◆ Data to use ◆
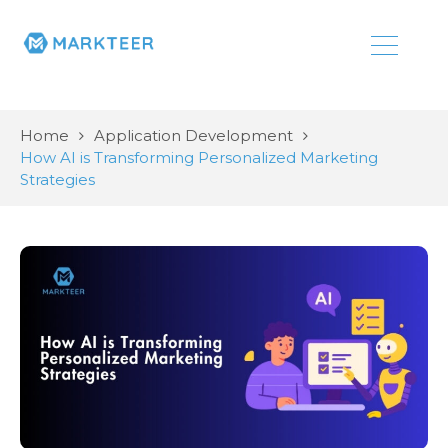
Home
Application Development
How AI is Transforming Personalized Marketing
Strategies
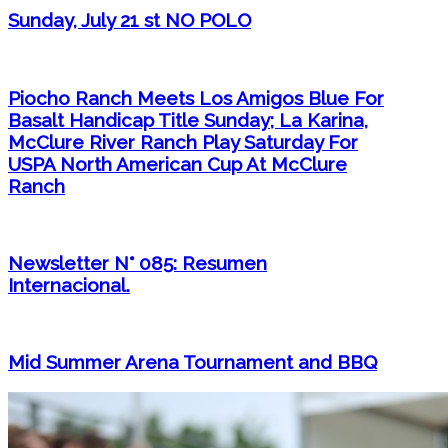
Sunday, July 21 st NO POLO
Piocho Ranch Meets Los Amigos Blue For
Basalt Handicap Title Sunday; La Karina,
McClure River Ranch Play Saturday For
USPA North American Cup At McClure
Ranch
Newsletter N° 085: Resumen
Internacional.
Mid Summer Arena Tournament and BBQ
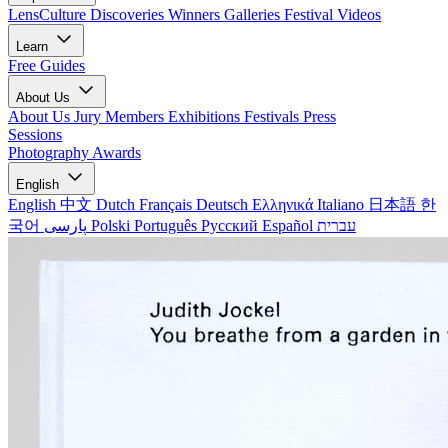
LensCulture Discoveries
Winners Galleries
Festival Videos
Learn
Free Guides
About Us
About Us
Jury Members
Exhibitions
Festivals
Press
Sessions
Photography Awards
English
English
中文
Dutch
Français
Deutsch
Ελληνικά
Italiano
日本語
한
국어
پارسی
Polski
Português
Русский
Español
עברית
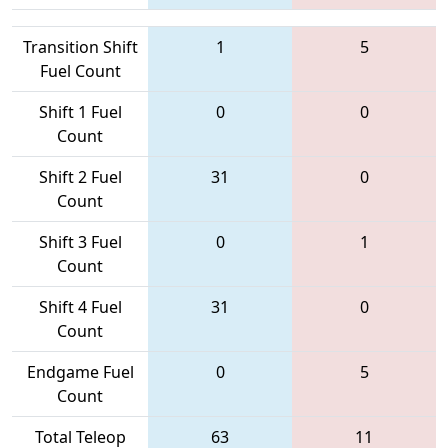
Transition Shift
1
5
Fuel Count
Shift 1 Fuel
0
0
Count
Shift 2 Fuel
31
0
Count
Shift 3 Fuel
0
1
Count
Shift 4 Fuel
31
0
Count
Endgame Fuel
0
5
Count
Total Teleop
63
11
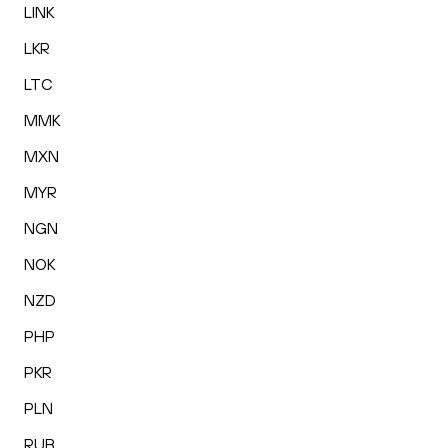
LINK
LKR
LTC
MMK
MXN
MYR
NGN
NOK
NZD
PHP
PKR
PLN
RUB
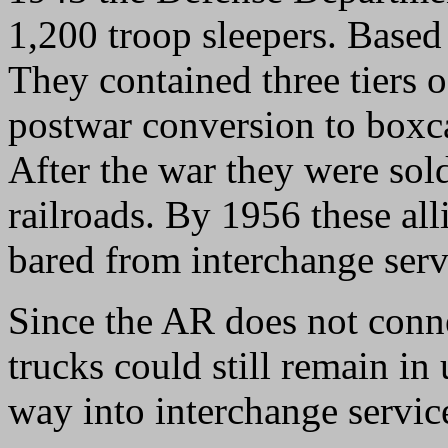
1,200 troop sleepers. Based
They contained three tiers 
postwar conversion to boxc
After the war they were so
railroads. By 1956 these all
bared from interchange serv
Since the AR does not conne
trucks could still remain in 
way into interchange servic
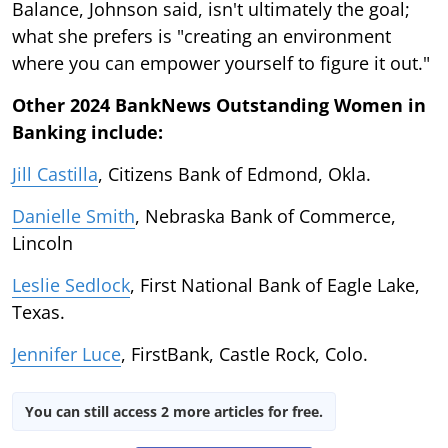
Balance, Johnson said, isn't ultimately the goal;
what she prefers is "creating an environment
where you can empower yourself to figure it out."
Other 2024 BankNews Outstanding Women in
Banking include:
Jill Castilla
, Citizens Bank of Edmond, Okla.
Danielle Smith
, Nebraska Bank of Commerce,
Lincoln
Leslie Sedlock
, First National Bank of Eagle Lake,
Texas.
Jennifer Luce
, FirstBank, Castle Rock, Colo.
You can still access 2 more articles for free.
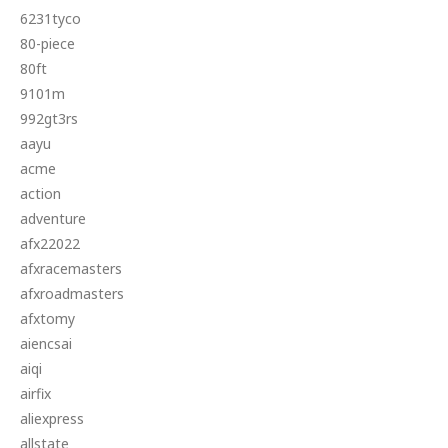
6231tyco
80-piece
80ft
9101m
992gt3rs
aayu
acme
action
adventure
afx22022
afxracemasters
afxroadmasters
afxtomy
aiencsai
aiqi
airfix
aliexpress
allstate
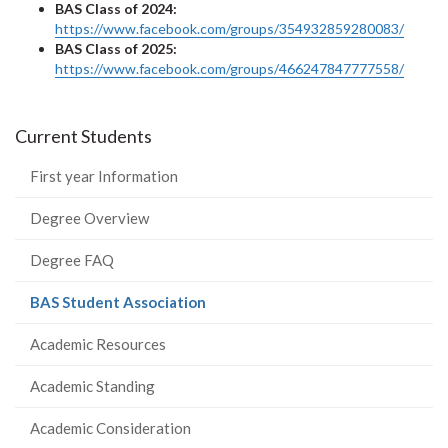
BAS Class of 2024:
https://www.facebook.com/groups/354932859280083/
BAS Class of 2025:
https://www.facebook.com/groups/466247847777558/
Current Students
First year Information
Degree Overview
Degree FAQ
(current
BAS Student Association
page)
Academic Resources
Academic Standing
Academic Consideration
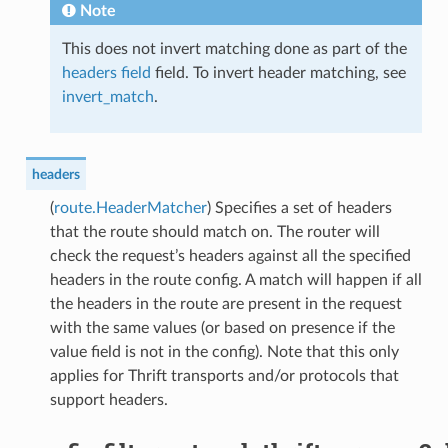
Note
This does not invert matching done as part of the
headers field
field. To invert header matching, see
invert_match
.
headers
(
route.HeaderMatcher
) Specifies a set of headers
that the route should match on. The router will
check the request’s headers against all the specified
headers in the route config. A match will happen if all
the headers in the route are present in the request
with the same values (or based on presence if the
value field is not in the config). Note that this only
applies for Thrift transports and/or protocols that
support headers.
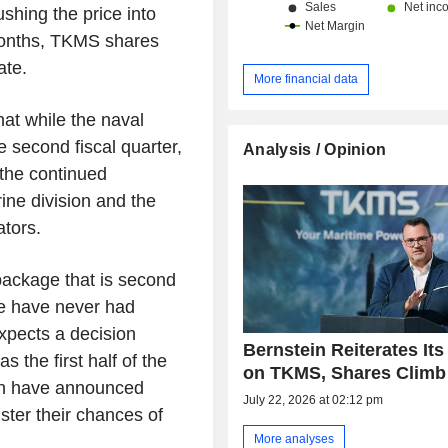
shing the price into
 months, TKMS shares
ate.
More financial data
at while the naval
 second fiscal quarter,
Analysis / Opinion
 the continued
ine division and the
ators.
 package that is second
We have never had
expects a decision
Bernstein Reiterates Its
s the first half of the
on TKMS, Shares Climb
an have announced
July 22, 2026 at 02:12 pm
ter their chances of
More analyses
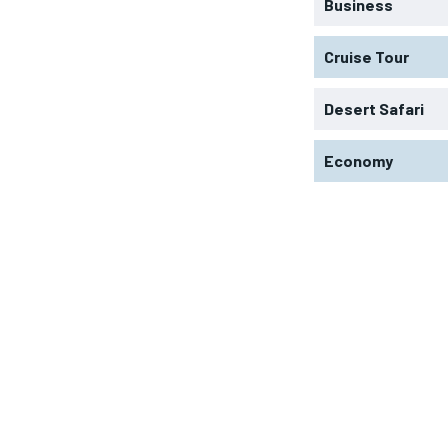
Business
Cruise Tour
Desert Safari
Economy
--
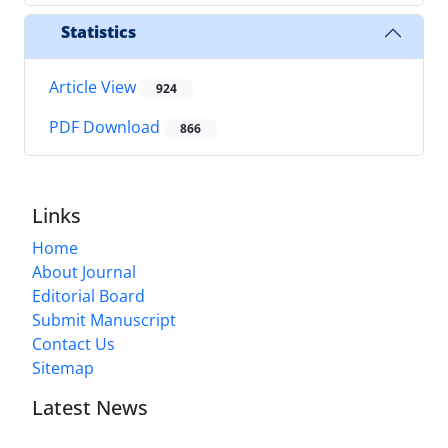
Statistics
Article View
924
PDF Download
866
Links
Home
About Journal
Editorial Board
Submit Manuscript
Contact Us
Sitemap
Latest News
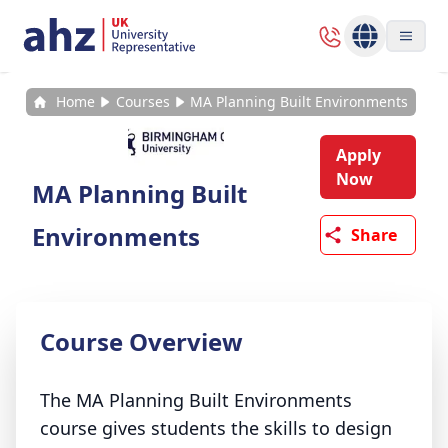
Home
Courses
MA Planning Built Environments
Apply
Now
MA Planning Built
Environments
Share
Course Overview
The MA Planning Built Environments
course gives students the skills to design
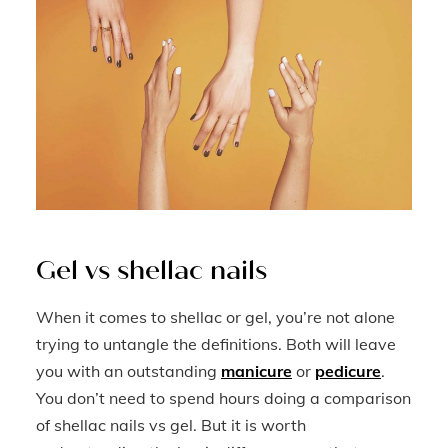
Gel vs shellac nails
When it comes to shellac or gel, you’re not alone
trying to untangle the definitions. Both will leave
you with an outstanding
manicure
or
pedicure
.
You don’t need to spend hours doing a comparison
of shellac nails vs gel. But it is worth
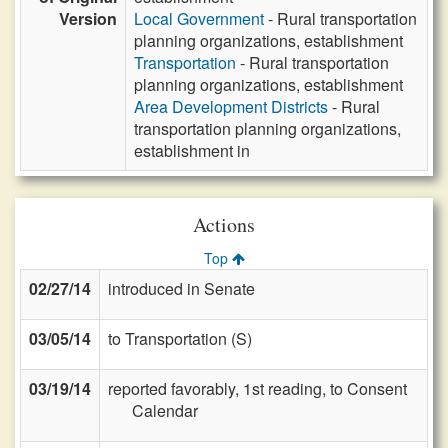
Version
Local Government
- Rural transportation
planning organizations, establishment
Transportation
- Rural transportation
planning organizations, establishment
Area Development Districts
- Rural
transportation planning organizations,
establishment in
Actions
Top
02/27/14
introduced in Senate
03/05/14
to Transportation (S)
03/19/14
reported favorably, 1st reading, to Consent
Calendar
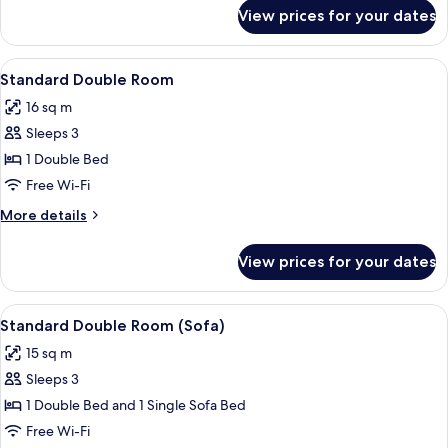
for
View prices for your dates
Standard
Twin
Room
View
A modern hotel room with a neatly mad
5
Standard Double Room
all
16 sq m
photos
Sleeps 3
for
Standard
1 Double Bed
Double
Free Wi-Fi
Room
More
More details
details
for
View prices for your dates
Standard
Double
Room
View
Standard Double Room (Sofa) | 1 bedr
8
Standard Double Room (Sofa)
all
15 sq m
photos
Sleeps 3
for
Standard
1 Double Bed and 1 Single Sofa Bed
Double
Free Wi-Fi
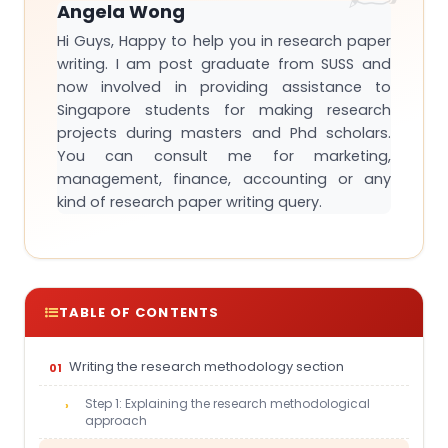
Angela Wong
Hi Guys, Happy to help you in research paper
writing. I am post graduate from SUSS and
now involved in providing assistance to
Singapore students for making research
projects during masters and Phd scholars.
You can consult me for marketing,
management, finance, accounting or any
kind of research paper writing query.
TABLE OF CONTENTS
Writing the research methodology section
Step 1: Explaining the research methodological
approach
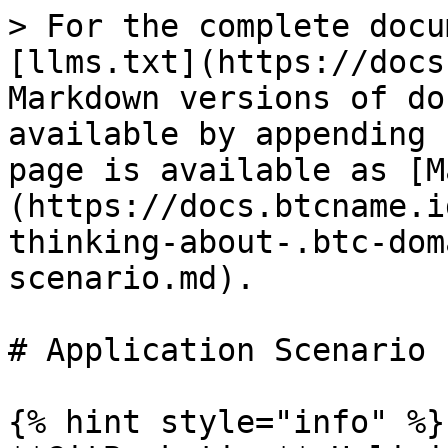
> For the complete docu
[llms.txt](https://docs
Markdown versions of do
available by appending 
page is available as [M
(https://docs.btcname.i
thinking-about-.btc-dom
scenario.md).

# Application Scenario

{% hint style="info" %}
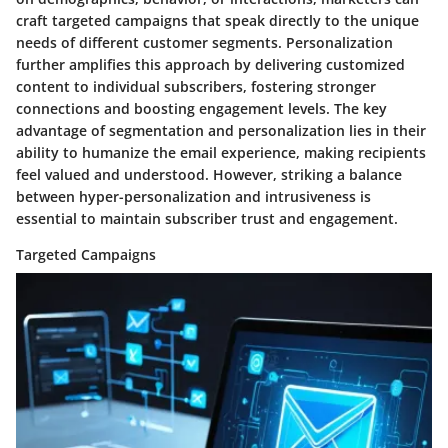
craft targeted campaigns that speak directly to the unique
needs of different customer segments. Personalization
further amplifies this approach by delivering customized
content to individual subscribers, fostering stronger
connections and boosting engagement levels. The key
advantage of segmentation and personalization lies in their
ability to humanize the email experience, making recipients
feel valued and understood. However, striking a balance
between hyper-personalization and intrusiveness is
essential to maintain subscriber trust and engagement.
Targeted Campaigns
* * *
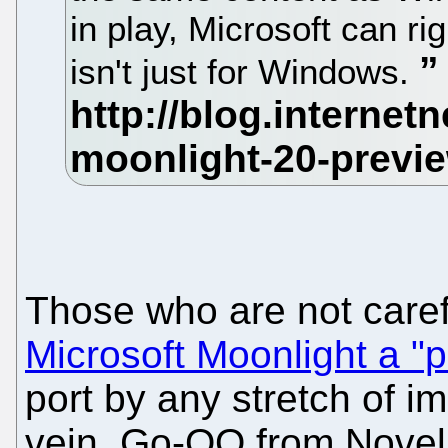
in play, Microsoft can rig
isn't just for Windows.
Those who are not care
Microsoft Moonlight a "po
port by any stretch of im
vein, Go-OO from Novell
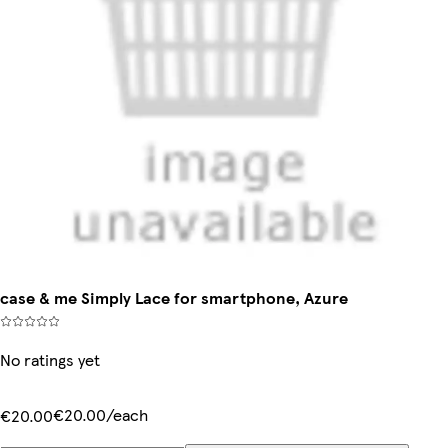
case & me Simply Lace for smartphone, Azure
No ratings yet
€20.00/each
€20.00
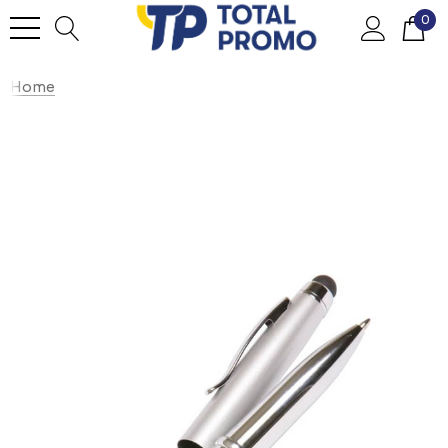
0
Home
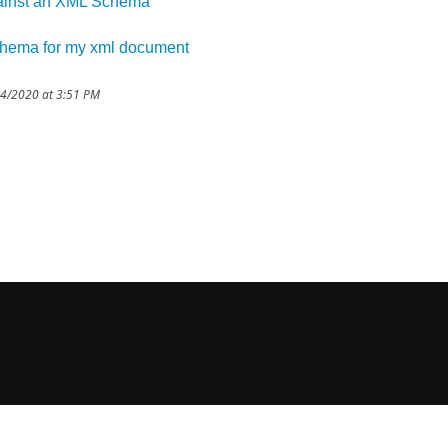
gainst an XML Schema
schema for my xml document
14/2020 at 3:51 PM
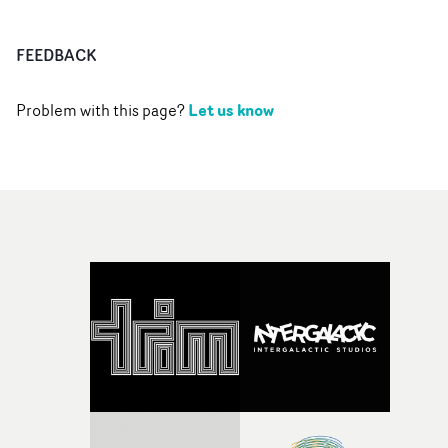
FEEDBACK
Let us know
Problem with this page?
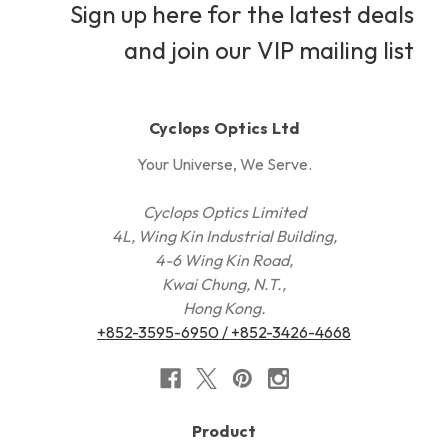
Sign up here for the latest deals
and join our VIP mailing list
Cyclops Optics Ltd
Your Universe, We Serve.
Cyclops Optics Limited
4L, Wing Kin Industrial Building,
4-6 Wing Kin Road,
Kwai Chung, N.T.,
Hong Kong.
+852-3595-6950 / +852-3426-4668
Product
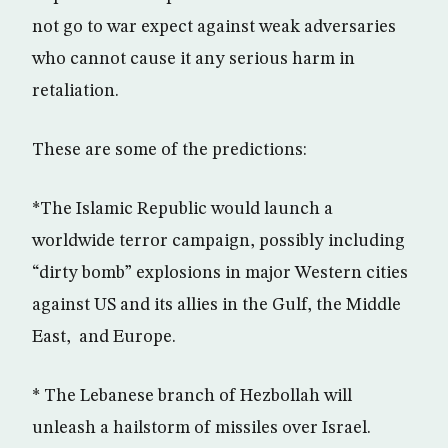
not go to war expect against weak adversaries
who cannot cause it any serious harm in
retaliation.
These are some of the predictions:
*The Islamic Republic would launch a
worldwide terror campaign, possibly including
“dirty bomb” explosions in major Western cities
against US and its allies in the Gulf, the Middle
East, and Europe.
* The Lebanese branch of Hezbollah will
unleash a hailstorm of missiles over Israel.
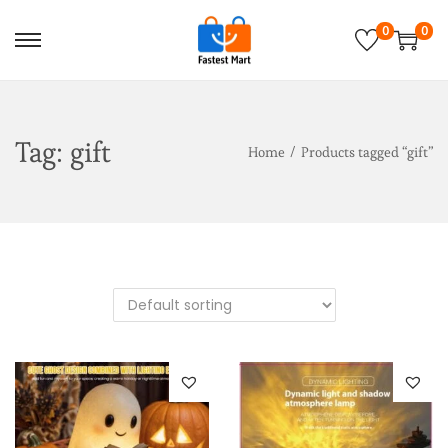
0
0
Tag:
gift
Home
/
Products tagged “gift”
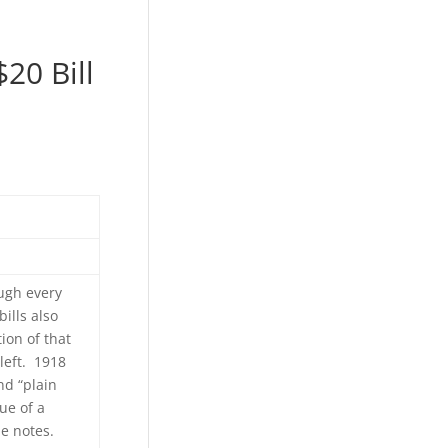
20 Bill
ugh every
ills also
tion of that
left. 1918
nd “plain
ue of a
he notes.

◆ Required work ◆
Leaving out all pictures, set down exactly the lines of the material above, from the line with "After the war they were so" to the line with "at while the naval" inclusive, and no others.

◆ Answer area ◆
After the war they were so
railroads. By 1956 these all
bared from interchange serv
Since the AR does not conne
trucks could still remain in 
way into interchange servic
Balance, Johnson said, isn't ultimately the goal;
what she prefers is "creating an environment
where you can empower yourself to figure it out."
Other 2024 BankNews Outstanding Women in
Banking include:
Jill Castilla
, Citizens Bank of Edmond, Okla.
Danielle Smith
, Nebraska Bank of Commerce,
Lincoln
Leslie Sedlock
, First National Bank of Eagle Lake,
Texas.
Jennifer Luce
, FirstBank, Castle Rock, Colo.
You can still access 2 more articles for free.
6231tyco
80-piece
80ft
9101m
992gt3rs
aayu
acme
action
adventure
afx22022
afxracemasters
afxroadmasters
afxtomy
aiencsai
aiqi
airfix
aliexpress
allstate
BAS Class of 2024:
https://www.facebook.com/groups/354932859280083/
BAS Class of 2025:
https://www.facebook.com/groups/466247847777558/
Current Students
First year Information
Degree Overview
Degree FAQ
(current
BAS Student Association
page)
Academic Resources
Academic Standing
Academic Consideration
Note
This does not invert matching done as part of the
headers field
field. To invert header matching, see
invert_match
.
headers
(
route.HeaderMatcher
) Specifies a set of headers
that the route should match on. The router will
check the request’s headers against all the specified
headers in the route config. A match will happen if all
the headers in the route are present in the request
with the same values (or based on presence if the
value field is not in the config). Note that this only
applies for Thrift transports and/or protocols that
support headers.
shing the price into
 months, TKMS shares
ate.
More financial data
at while the naval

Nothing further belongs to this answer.